私道の固定資産税がいくらか、その目安をご紹介しました。

私道の固定資産税は使用状況や幅などによって異なり、まとめると以下のとおりです。

私道の固定資産税はいくら?

使用状況 税額
私道の所有者のみが使用する そこそこ高くなる
幅が1.8m以下などと狭く公道に通じないものの不特定多数の人が利用できる かなり安くなる
幅が1.8m以上などであり始終点が異なる公道に接しつつ誰もが通り抜けできる、または行き止まりやコの字型であっても幅が4m以上などであり誰もが通行できる かからない

私道の固定資産税は、市区町村によって課税基準と課税額が異なるためいくらになるか断言できませんが、概ね上記のとおりです。

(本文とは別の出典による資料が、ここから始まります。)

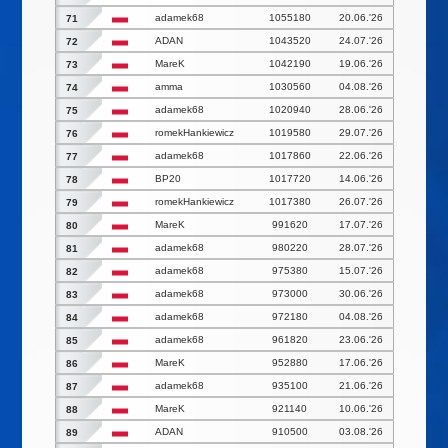
adamek68
1055180
20.06.'26
71
ADAN
1043520
24.07.'26
72
MareK
1042190
19.06.'26
73
amma
1030560
04.08.'26
74
adamek68
1020940
28.06.'26
75
romekHankiewicz
1019580
29.07.'26
76
adamek68
1017860
22.06.'26
77
BP20
1017720
14.06.'26
78
romekHankiewicz
1017380
26.07.'26
79
MareK
991620
17.07.'26
80
adamek68
980220
28.07.'26
81
adamek68
975380
15.07.'26
82
adamek68
973000
30.06.'26
83
adamek68
972180
04.08.'26
84
adamek68
961820
23.06.'26
85
MareK
952880
17.06.'26
86
adamek68
935100
21.06.'26
87
MareK
921140
10.06.'26
88
ADAN
910500
03.08.'26
89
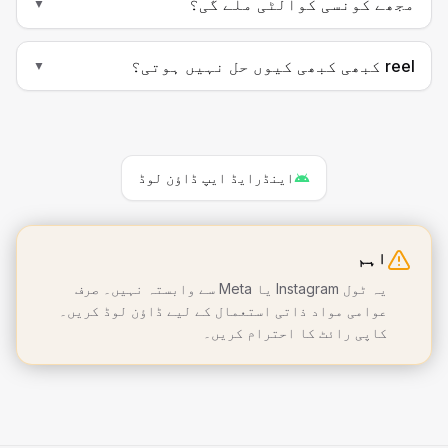
مجھے کونسی کوالٹی ملے گی؟
▼
reel کبھی کبھی کیوں حل نہیں ہوتی؟
▼
اینڈرایڈ ایپ ڈاؤن لوڈ
اہم
یہ ٹول Instagram یا Meta سے وابستہ نہیں۔ صرف
عوامی مواد ذاتی استعمال کے لیے ڈاؤن لوڈ کریں۔
کاپی رائٹ کا احترام کریں۔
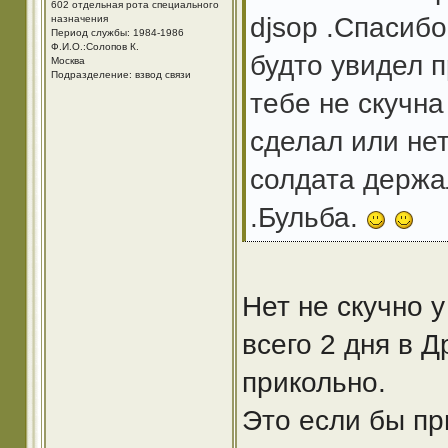
602 отдельная рота специального
djsop .Спасибо
назначения
Период службы: 1984-1986
Ф.И.О.:Солопов К.
будто увидел 
Москва
Подразделение: взвод связи
тебе не скучн
сделал или нет
солдата держа
.Бульба.
Нет не скучно 
всего 2 дня в 
прикольно.
Это если бы пр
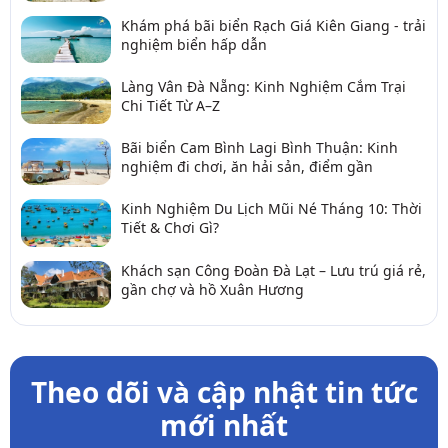
Khám phá bãi biển Rạch Giá Kiên Giang - trải
nghiệm biển hấp dẫn
Làng Vân Đà Nẵng: Kinh Nghiệm Cắm Trại
Chi Tiết Từ A–Z
Bãi biển Cam Bình Lagi Bình Thuận: Kinh
nghiệm đi chơi, ăn hải sản, điểm gần
Kinh Nghiệm Du Lịch Mũi Né Tháng 10: Thời
Tiết & Chơi Gì?
Khách sạn Công Đoàn Đà Lạt – Lưu trú giá rẻ,
gần chợ và hồ Xuân Hương
Theo dõi và cập nhật tin tức
mới nhất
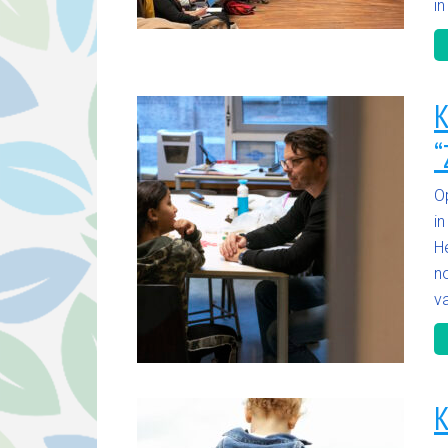
in
K
“
O
i
H
n
va
K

私道の固定資産税がいくらになるか気になる方がいらっしゃいましたら、ぜひご参考になさってください。

なお、固定資産税がかなり安くなる、またはかからない条件に該当する場合であっても、その私道を所有するだけでは税額は安くなりません。

固定資産税が安くなる、またはかからない条件に該当する場合は、それを市区町村役場に申告することによって税額が下がります。

申告の方法は、その私道が所在する市区町村役場のホームページ内に設けられている検索窓に「私道 固定資産税」などと入力しつつ検索することにより確認することが可能です。

そして、申告が通れば、固定資産税の納税通知書に記されているその私道の課税地目が公衆用道路となり、固定資産税が安くなる、またはかからなくなります。

ご紹介した内容が、私道の固定資産税をお調べになる皆様に役立てば幸いです。失礼いたします。